Trim Castle - History and Facts | History Hit

Trim Castle

County Meath, Ireland

Image Credit: Ungor / Shutterstock

About Trim Castle

Trim Castle is Ireland’s largest Anglo-Norman castle, located in County Meath. It is best known for its appearance in the film Braveheart, where it represented the walled city of York.

History of Trim Castle

As with so many castles in Ireland, the land was granted by King Henry II to his loyal supporters – in this case, Hugh de Lacy. De Lacy quickly built a traditional ringwork castle: the area was strategically important, as it was on raised ground and overlooked the River Boyne – about 25 miles inland. It bordered the edge of the Pale, the area on Ireland’s central east coast which remained firmly under Anglo-Norman control. Being on the far fringes made Trim vulnerable to attack by Irish chieftains, as well as extremely important for the English.

Shortly after de Lacy left Ireland, entrusting the castle and lands to one of his chief lieutenants, the last High King of Ireland, Ruaidrí Ua Canannáin, destroyed it.

Most of the existing structures were completed between 1200 and 1220, by Hugh de Lacy’s son, Walter, who succeeded him as Lord of Meath. There’s a traditional moat, ditch and 450m long, very thick outer curtain wall to protect the castle. Built to be all-but impregnable, Trim Castle survived as a stronghold until the 17th century, when it gradually began to fall into decline.

Sometimes nicknamed King John’s Castle, several English monarchs stayed at Trim Castle when they visited Ireland, including Richard II, John, and the future Henry V was imprisoned here as a prince. The Irish Parliament also met here throughout the 15th century, and a mint operated at the castle.

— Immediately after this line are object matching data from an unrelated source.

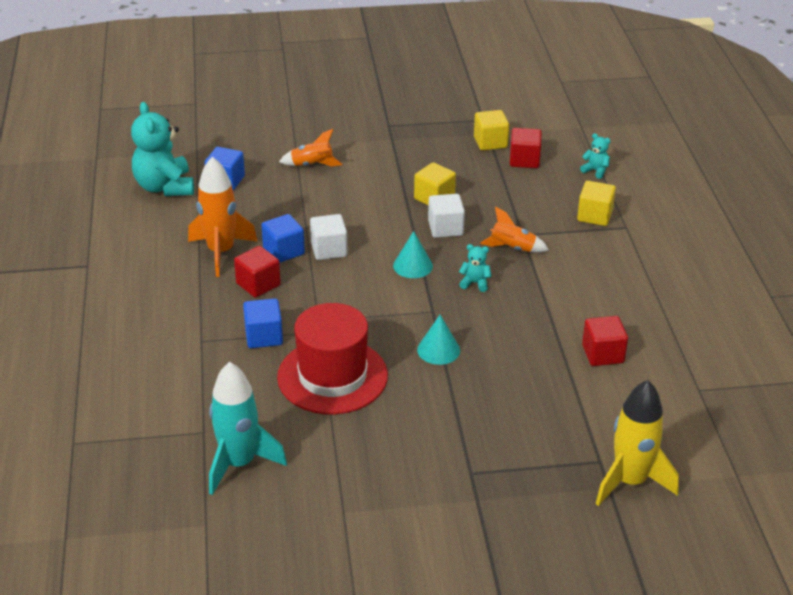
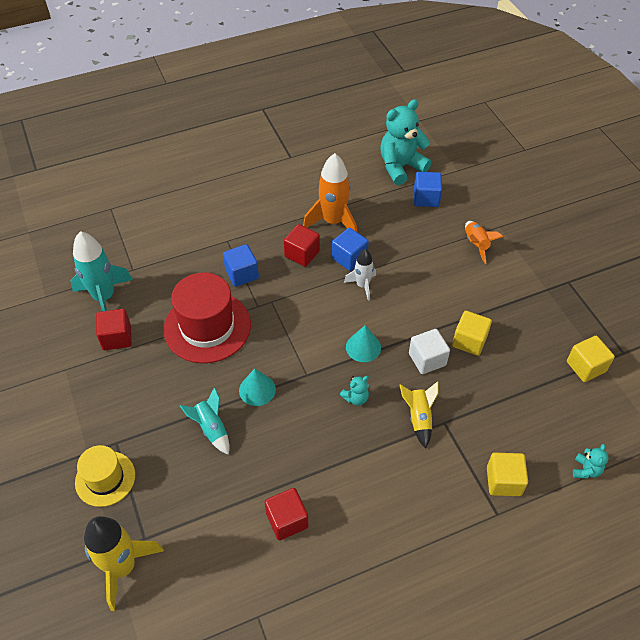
camera: 75 degrees right, 15 degrees up
white cube [310,214,347,260] -> white rocket [344,249,376,301]
turquoise teddy bear [459,244,491,292] -> turquoise teddy bear turned 60 degrees clockwise [340,376,369,406]
orange rocket [480,206,549,253] -> yellow rocket [400,381,438,448]
red cube [510,128,542,168] -> red cube moved to [96,309,132,350]
none -> yellow hat [75,445,135,507]
none -> turquoise rocket [180,387,229,455]

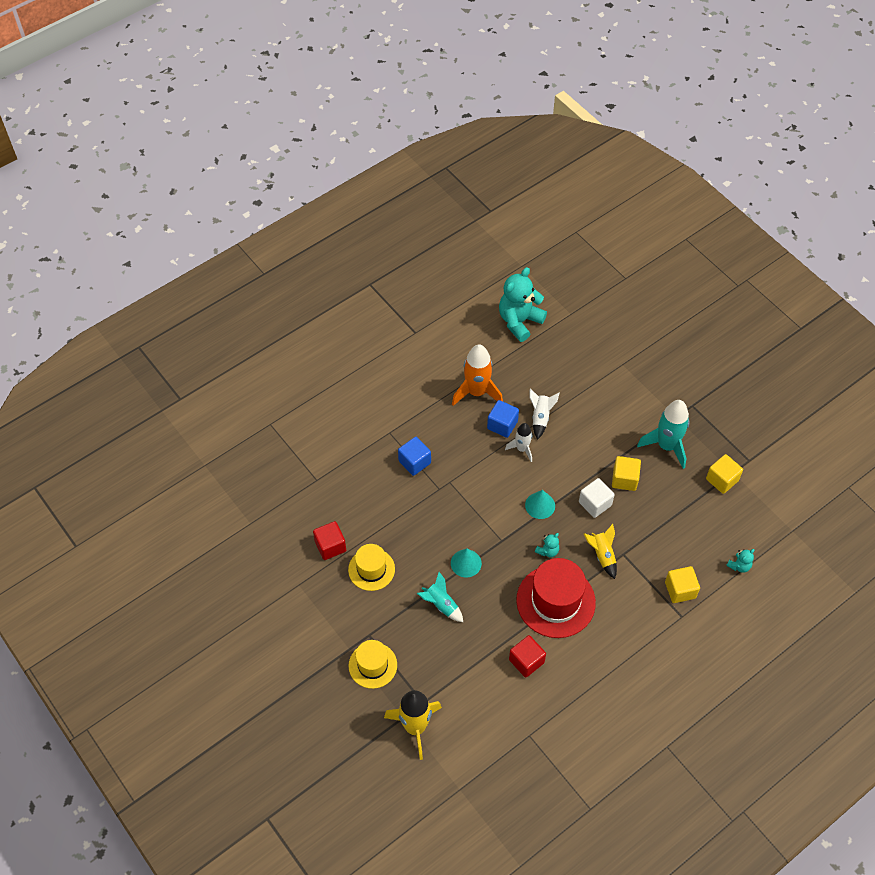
camera: 15 degrees left, 5 degrees up
turquoise rocket [71,231,133,311] -> turquoise rocket moved to [637,400,689,469]
red hat [163,272,251,363] -> red hat moved to [516,558,596,638]
red cube [284,224,320,267] -> none
blue cube [414,172,442,207] -> none
orange rocket [465,221,503,264] -> none
turquoise teddy bear [573,444,608,479] -> turquoise teddy bear turned 45 degrees clockwise [726,549,755,573]
none -> yellow hat [348,544,395,591]
none -> white rocket [529,388,560,440]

Despite a period of neglect, it was refortified during the Irish Confederate Wars (1640s), and captured by Cromwell’s army following the Siege of Drogheda in 1549. Eventually, ownership of the castle was handed to the Wellesley family: it changed hands several more times, serving a wide variety of purposes, before being sold to the Irish state in 1993 by the then owners, Lord Dunsany. After major restoration work (costing upward of €4,5 million), it was opened to the public in 2000.

Trim Castle today

Trim Castle is managed by the Office of Public Works today: you’re free to explore the grounds and ruins of the castle at your leisure (although there is a small cost for admission): if you want to explore the magnificent keep, you’ll need to book on to a guided tour. The keep is only accessible via a steep set of stairs, so keep a very close eye on small children and do consider your level of mobility.

Once inside, you’ll marvel at how thick the walls of the keep once were: although partially ruined, the site is nonetheless remarkable at showing exactly how fortified Norman castles were. Look out for boards in the town if you’re a Braveheart fan, which details Mel Gibson’s Braveheart film crew descending on the town of Trim for several months.

Getting to Trim Castle

The castle is located in the heart of the town of Trim, in County Meath. It takes just under an hour to drive from Dublin city centre: take the M3 and turn off at Junction 6, onto the R125 and then R154 to Meath. Bus 111 leaves Dublin’s Busaras towards Athboy, and stops in Meath – it’s then about a 10 minute walk to the castle.